Garfinkel et al. [26, 42] described a performance improvement method for sector hashing for a rapid and largely automated analysis. They proposed random sampling of sectors instead of searching every sector on drives. Equation 1 shows the well-known “urn problem” that describes the probability of pulling red beans out of an urn that contains a mix of evenly distributed red and black beans. The probability p of not finding even a single red bean in n draws is as follows.

$$ p = 1 - \prod_{i=1}^{n} \frac{((N - (i - 1)) - T)}{(N - (i - 1))} $$

(1)

Here, N is the total number of beans, T is the number of red beans, and N−T is the number of black beans. In our context, an investigator searches T target sectors (red beans) obtained by splitting a target file out of an urn that contains N sectors (red and black beans) in n random samplings. Thus, p is the probability that at least one sector of T target sectors will be found in the n random samplings. For example, an investigator searches the sectors of a 100 MiB video file out of a set of 512-byte sectors that are obtained from many drives that contain 100 TiB of data in total. If the 5,000,000 sectors are randomly sampled, p≈0.9915 (N=214,748,364,800, T=204,800, and n=5,000,000). The result means that there is a greater than 99% chance that at least one sector of the 100 MiB video file will be found in the 5,000,000 random samplings.
══════════
PARTS OF THE EXERCISE:
(1) Quote the sector-sampling passage between "Garfinkel et al." and "is as follows.", inclusive.
(2) Summarize the passage on random sector sampling in two sentences.
(3) Write what follows the passage on random sector sampling, picking up after its final sentence.

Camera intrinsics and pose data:
══════════
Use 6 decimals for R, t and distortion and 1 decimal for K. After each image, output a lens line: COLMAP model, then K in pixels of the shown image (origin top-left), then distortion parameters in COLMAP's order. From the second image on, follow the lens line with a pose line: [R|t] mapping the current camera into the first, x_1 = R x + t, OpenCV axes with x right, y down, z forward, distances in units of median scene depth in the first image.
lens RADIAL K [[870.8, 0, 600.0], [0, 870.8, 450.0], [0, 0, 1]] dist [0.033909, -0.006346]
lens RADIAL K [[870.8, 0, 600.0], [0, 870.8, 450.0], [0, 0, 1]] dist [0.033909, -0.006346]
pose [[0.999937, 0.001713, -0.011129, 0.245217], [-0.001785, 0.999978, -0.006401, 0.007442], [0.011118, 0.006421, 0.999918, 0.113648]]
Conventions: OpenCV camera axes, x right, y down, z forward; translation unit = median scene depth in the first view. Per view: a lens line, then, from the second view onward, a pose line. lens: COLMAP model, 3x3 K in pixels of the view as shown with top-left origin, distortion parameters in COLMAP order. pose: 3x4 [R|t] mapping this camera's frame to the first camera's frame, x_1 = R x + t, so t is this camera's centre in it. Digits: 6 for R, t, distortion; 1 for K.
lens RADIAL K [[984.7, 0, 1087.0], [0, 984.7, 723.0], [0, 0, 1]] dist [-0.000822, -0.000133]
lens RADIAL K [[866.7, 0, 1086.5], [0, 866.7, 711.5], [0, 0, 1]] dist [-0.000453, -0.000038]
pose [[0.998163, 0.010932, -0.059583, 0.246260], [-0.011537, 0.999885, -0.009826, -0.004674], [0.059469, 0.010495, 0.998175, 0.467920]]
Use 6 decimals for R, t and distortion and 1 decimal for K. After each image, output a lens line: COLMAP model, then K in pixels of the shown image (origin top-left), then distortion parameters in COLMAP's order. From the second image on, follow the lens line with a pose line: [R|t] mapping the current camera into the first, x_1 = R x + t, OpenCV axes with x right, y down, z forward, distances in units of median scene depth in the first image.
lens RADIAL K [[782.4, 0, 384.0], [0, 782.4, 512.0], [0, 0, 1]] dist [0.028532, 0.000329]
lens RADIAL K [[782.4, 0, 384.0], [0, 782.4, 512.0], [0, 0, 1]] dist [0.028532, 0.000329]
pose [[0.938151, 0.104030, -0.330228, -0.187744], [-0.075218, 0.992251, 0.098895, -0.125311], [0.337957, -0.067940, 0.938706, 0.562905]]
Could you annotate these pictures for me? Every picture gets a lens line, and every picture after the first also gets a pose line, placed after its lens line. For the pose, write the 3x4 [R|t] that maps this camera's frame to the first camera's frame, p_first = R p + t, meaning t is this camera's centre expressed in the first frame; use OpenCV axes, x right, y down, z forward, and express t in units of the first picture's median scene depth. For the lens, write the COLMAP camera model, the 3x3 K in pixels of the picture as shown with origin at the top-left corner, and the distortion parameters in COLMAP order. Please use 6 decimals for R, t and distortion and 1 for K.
══════════
RESPONSES:
(1)
Garfinkel et al. [26, 42] described a performance improvement method for sector hashing for a rapid and largely automated analysis. They proposed random sampling of sectors instead of searching every sector on drives. Equation 1 shows the well-known “urn problem” that describes the probability of pulling red beans out of an urn that contains a mix of evenly distributed red and black beans. The probability p of not finding even a single red bean in n draws is as follows.

(2) Garfinkel et al. proposed randomly sampling sectors instead of searching every sector on drives, and the urn problem gives p, the probability that at least one of T target sectors is found in n random samplings from N sectors. In the example, randomly sampling 5,000,000 sectors from drives holding 100 TiB gives a greater than 99% chance of finding at least one sector of a 100 MiB video file.

(3)
Sector hashing has limitations in the following cases. First, it cannot detect embedded files, such as photographs in the latest Microsoft Office documents (e.g.,.docx and.pptx files), because the contents are compressed in a ZIP archive file. To find embedded objects in the latest Office documents, a mechanism to extract their contents before applying sector hashing is needed. Additionally, sector hashing is not supported for encrypted files or encrypted file systems. For encrypted file systems, it is necessary to decrypt the file system by mounting the media using an appropriate decrypting driver [24]. Although sector hashing has these limitations, it provides efficient parallel search functions. Sector hashing can also be applied to fragment detection of memory forensics.

The aim of this research is to extend the previous research on sector hashing for media [24, 26, 42, 43], such as HDD or SSD, by integrating this method with the wayback machine described in the previous section. Thus, sector hashing is used for searching fragments of a target file from past write logs of virtual block devices.

Notation

This paper uses the following notation.

C, A, P, and I - a customer, an outside attacker, a cloud provider, and an investigator, respectively.
VM_c - a virtual machine of a customer C.
E - evidence on a customer’s virtual machine.
VBD_c - a customer C’s virtual block device, denoted as VBD_c = { s_o, s₁, s₂, …, s_n−1}, where n is the number of sectors. In the collection phase, a VBD_c is accessed through a C’s guest operating system. In the analysis phase, any past state of VBD_c can be reconstructed from a LogDrive_c database on an investigator I’s forensic workstation. Therefore, VBD_c ∈ LogDrive_c.
VBD_c,t - customer C’s restored virtual block device at the point in time t. An investigator I can access VBD_c,t in the read-only mode.
s_i - a sector that is written on an ith sector of VBD_c. i represents a Logical Block Address on VBD_c. A Logical Block Address (LBA) is the value used to reference a logical sector of HDDs or SSDs [45].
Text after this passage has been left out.